The Pink Heart Locked in the Blue Uniform
"I don't want somebody else to have to go through the struggles that I did, or they wind up making the wrong decisions and land in prison, and they have to deal with the same issues. It is hard to do."
------ Ashlee Inscoe
Introduction and Statistics
While the number of female criminals has increased rapidly during the last decades, criminal legal policies now focus on creating a better environment for both male and female criminals. However, thousands of non-binary inmates are facing severe environments behind the walls. According to a 2021 study by the Williams Institute of UCLA, 1.2 million American adults between 18 and 60 identify as non-binary. They make up 11% of the LGBTQ population in that age bracket. According to NBC news, there are 4890 transgender inmates across the country. The picture above shows that NBC was able to confirm only 15 cases in which these prisoners were housed according to their lived gender. In Texas, none of its 980 transgender inmates live in gender-affirming housing. 891 transgender women are forced to house with men, and 89 transgender men are forced to house with women.

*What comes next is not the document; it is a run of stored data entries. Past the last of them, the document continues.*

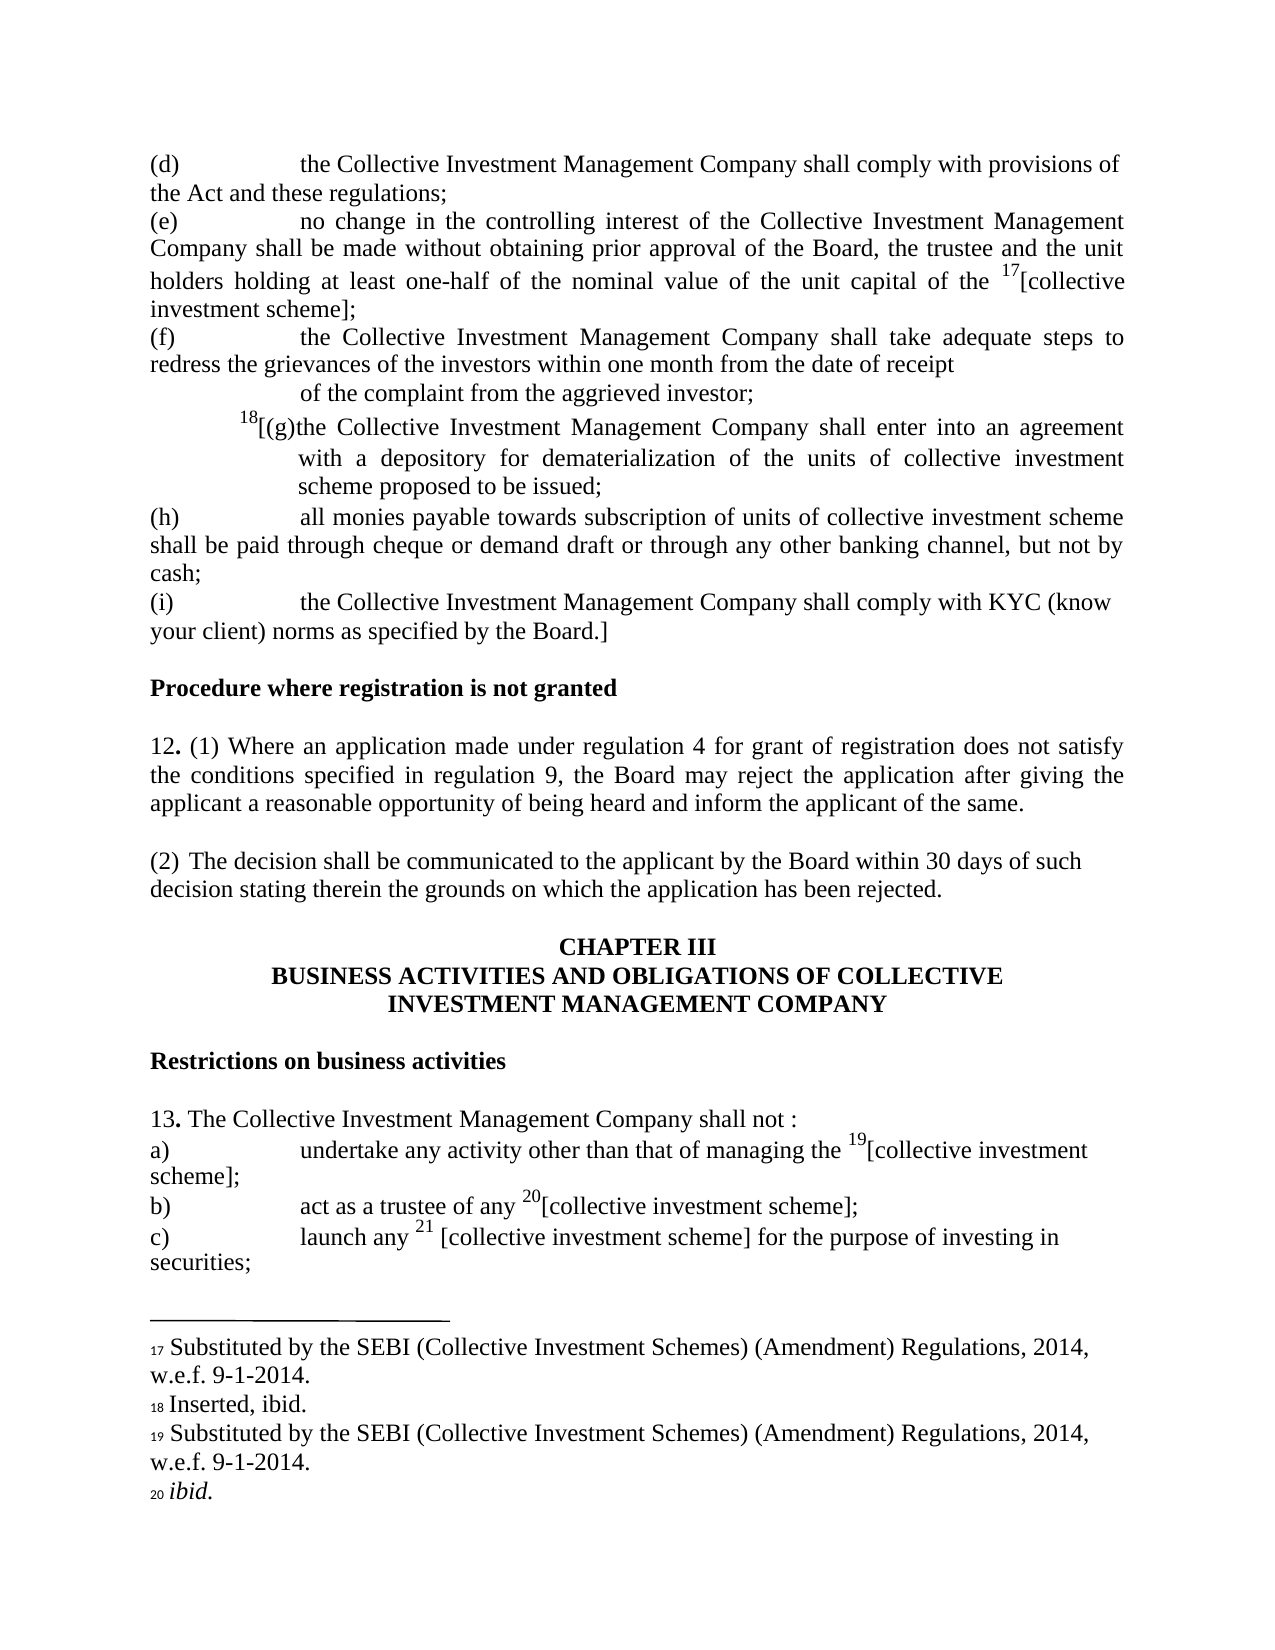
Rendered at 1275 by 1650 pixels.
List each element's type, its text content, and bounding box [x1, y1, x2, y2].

list The decision shall be communicated to the applicant by the Board within 30 days of such decision stating therein the grounds on which the application has been rejected. [150, 847, 1125, 903]
list Inserted, ibid. [150, 1389, 1125, 1418]
text BUSINESS ACTIVITIES AND OBLIGATIONS OF COLLECTIVE [150, 961, 1125, 989]
list all monies payable towards subscription of units of collective investment scheme shall be paid through cheque or demand draft or through any other banking channel, but not by cash; [150, 503, 1125, 587]
list ibid. [150, 1476, 1125, 1504]
text CHAPTER III [150, 932, 1125, 960]
text Restrictions on business activities [150, 1046, 1125, 1075]
list the Collective Investment Management Company shall take adequate steps to redress the grievances of the investors within one month from the date of receipt [150, 323, 1125, 378]
list act as a trustee of any 20[collective investment scheme]; [150, 1190, 1125, 1221]
list launch any 21 [collective investment scheme] for the purpose of investing in securities; [150, 1221, 1125, 1276]
text Procedure where registration is not granted [150, 673, 1125, 702]
list no change in the controlling interest of the Collective Investment Management Company shall be made without obtaining prior approval of the Board, the trustee and the unit holders holding at least one-half of the nominal value of the unit capital of the 17[collective investment scheme]; [150, 208, 1125, 323]
text of the complaint from the aggrieved investor; [300, 378, 1125, 407]
list Substituted by the SEBI (Collective Investment Schemes) (Amendment) Regulations, 2014, w.e.f. 9-1-2014. [150, 1420, 1125, 1475]
list undertake any activity other than that of managing the 19[collective investment scheme]; [150, 1133, 1125, 1190]
text 13. The Collective Investment Management Company shall not : [150, 1104, 1125, 1133]
list the Collective Investment Management Company shall comply with KYC (know your client) norms as specified by the Board.] [150, 588, 1125, 645]
text INVESTMENT MANAGEMENT COMPANY [150, 989, 1125, 1018]
text 18[(g) the Collective Investment Management Company shall enter into an agreement with a depository for dematerialization of the units of collective investment scheme proposed to be issued; [239, 407, 1125, 499]
text 12. (1) Where an application made under regulation 4 for grant of registration does not satisfy the conditions specified in regulation 9, the Board may reject the application after giving the applicant a reasonable opportunity of being heard and inform the applicant of the same. [150, 732, 1125, 817]
list Substituted by the SEBI (Collective Investment Schemes) (Amendment) Regulations, 2014, w.e.f. 9-1-2014. [150, 1333, 1125, 1389]
list the Collective Investment Management Company shall comply with provisions of the Act and these regulations; [150, 151, 1125, 206]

Stories and Serious Concerns
"I was born in 1980, and a doctor misgendered me as a boy, and it was solely on the appearance of my genitalia," Inscoe said in a phone call from the Avery Mitchell Correctional Institution in North Carolina, which is for men. Ashlee Inscoe is now 41 years old and depicted herself as an "interesting woman." Because her sex at birth is male, she is now incarcerated in a male prison where she was forced to sleep and take showers around men. She was raped multiple times while officers failed to react to her reports. As a result, she has contracted HIV. Because the prison system of North Carolina operates on the gender binary, inmates are housed in either male or female facilities when they are processed in the system.

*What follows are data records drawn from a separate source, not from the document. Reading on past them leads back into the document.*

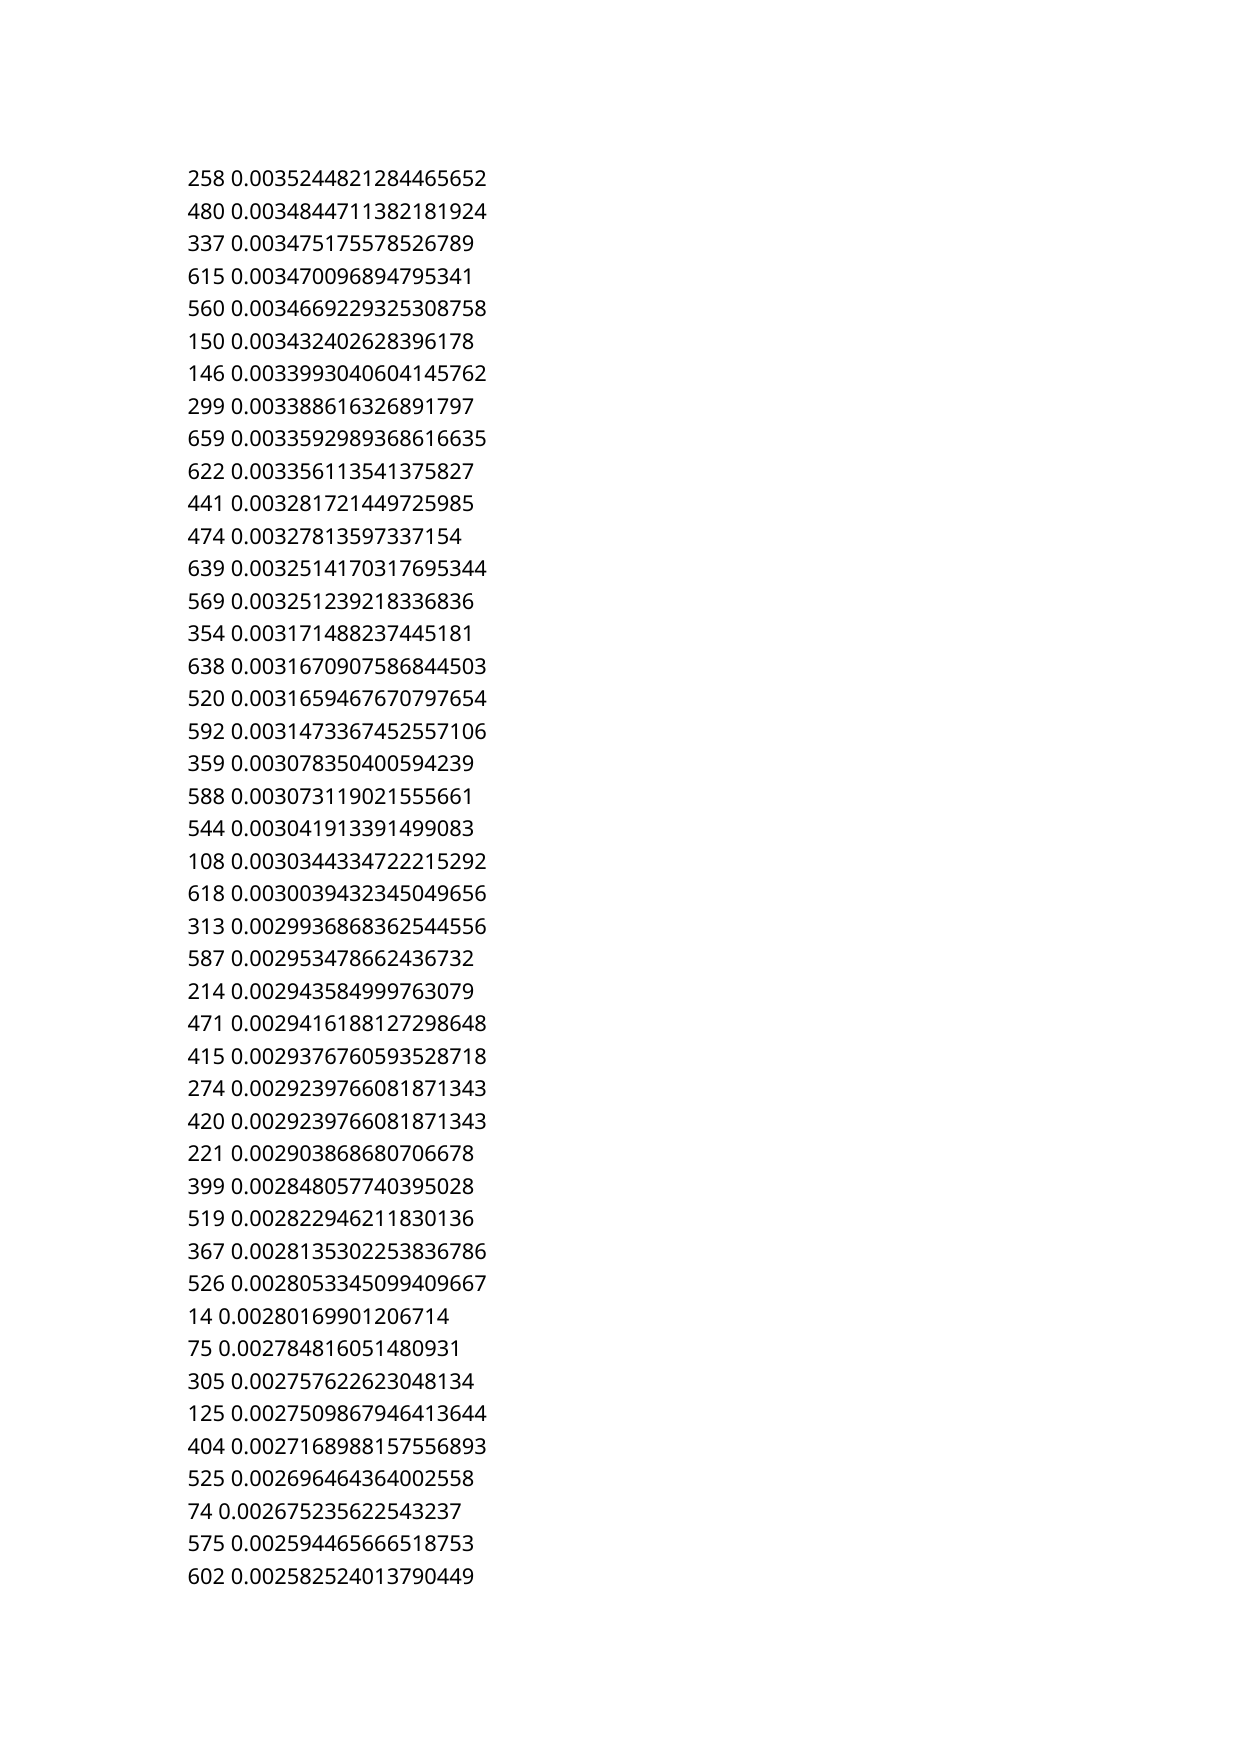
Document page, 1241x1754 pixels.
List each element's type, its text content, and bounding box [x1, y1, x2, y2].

text 575 0.002594465666518753 [187, 1527, 1053, 1559]
text 544 0.003041913391499083 [187, 812, 1053, 844]
text 404 0.0027168988157556893 [187, 1429, 1053, 1462]
text 367 0.0028135302253836786 [187, 1234, 1053, 1267]
text 258 0.0035244821284465652 [187, 162, 1053, 194]
text 560 0.0034669229325308758 [187, 292, 1053, 324]
text 150 0.003432402628396178 [187, 324, 1053, 357]
text 415 0.0029376760593528718 [187, 1039, 1053, 1072]
text 602 0.002582524013790449 [187, 1559, 1053, 1592]
text 587 0.002953478662436732 [187, 942, 1053, 974]
text 146 0.0033993040604145762 [187, 357, 1053, 389]
text 299 0.003388616326891797 [187, 389, 1053, 422]
text 526 0.0028053345099409667 [187, 1267, 1053, 1299]
text 471 0.0029416188127298648 [187, 1007, 1053, 1039]
text 480 0.0034844711382181924 [187, 194, 1053, 227]
text 659 0.0033592989368616635 [187, 422, 1053, 454]
text 520 0.0031659467670797654 [187, 682, 1053, 714]
text 569 0.003251239218336836 [187, 584, 1053, 617]
text 214 0.002943584999763079 [187, 974, 1053, 1007]
text 420 0.0029239766081871343 [187, 1104, 1053, 1137]
text 525 0.002696464364002558 [187, 1462, 1053, 1494]
text 519 0.002822946211830136 [187, 1202, 1053, 1234]
text 638 0.0031670907586844503 [187, 649, 1053, 682]
text 337 0.003475175578526789 [187, 227, 1053, 259]
text 108 0.0030344334722215292 [187, 844, 1053, 877]
text 125 0.0027509867946413644 [187, 1397, 1053, 1429]
text 592 0.0031473367452557106 [187, 714, 1053, 747]
text 588 0.003073119021555661 [187, 779, 1053, 812]
text 74 0.002675235622543237 [187, 1494, 1053, 1527]
text 615 0.003470096894795341 [187, 259, 1053, 292]
text 639 0.0032514170317695344 [187, 552, 1053, 584]
text 474 0.00327813597337154 [187, 519, 1053, 552]
text 274 0.0029239766081871343 [187, 1072, 1053, 1104]
text 618 0.0030039432345049656 [187, 877, 1053, 909]
text 399 0.002848057740395028 [187, 1169, 1053, 1202]
text 305 0.002757622623048134 [187, 1364, 1053, 1397]
text 75 0.002784816051480931 [187, 1332, 1053, 1364]
text 359 0.003078350400594239 [187, 747, 1053, 779]
text 622 0.003356113541375827 [187, 454, 1053, 487]
text 14 0.00280169901206714 [187, 1299, 1053, 1332]
text 441 0.003281721449725985 [187, 487, 1053, 519]
text 354 0.003171488237445181 [187, 617, 1053, 649]
text 313 0.0029936868362544556 [187, 909, 1053, 942]
text 221 0.002903868680706678 [187, 1137, 1053, 1169]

Similar stories happened to Sonia Doe from New Jersey. She was incarcerated in a male prison for 18 months. She faced humiliating stripe research in front of male guards, sexual harassment, discrimination, and physical threats from prison officers and other inmates. Nevertheless, she was finally transported to a female prison in August 2018 with a lawsuit filed. As part of the settlement for that lawsuit, the New Jersey Department of Corrections makes it customary for non-binary inmates to be incarcerated at the prison according to their gender identity.
Sonia Doe, pictured here, reached a settlement with the New Jersey Department of Corrections that will make it standard for the state to assign prison stays to a person based on their gender identity, not the sex assigned at birth.
The Prison Rape Elimination Act (PREA)
After signing VAWA in 1994, the PREA was first introduced to the solved problem of prison rape. As well as females' rights, the PREA adds standards to protect non-binary inmates, such as Standard 115.42 (c) & (e). Standard 115.42 (c) states that the agency should consider on a case-by-case basis whether the placement of a non-binary inmate would harm the inmate's health and safety. In addition, in Standard 115.42 (e), it is stated that A transgender or intersex inmate's views concerning his or her safety shall be given serious consideration.
With the PREA and increasing focus from society, I believe that the incarceration problems of non-binary inmates would be learned about and researched by more scholars and the public.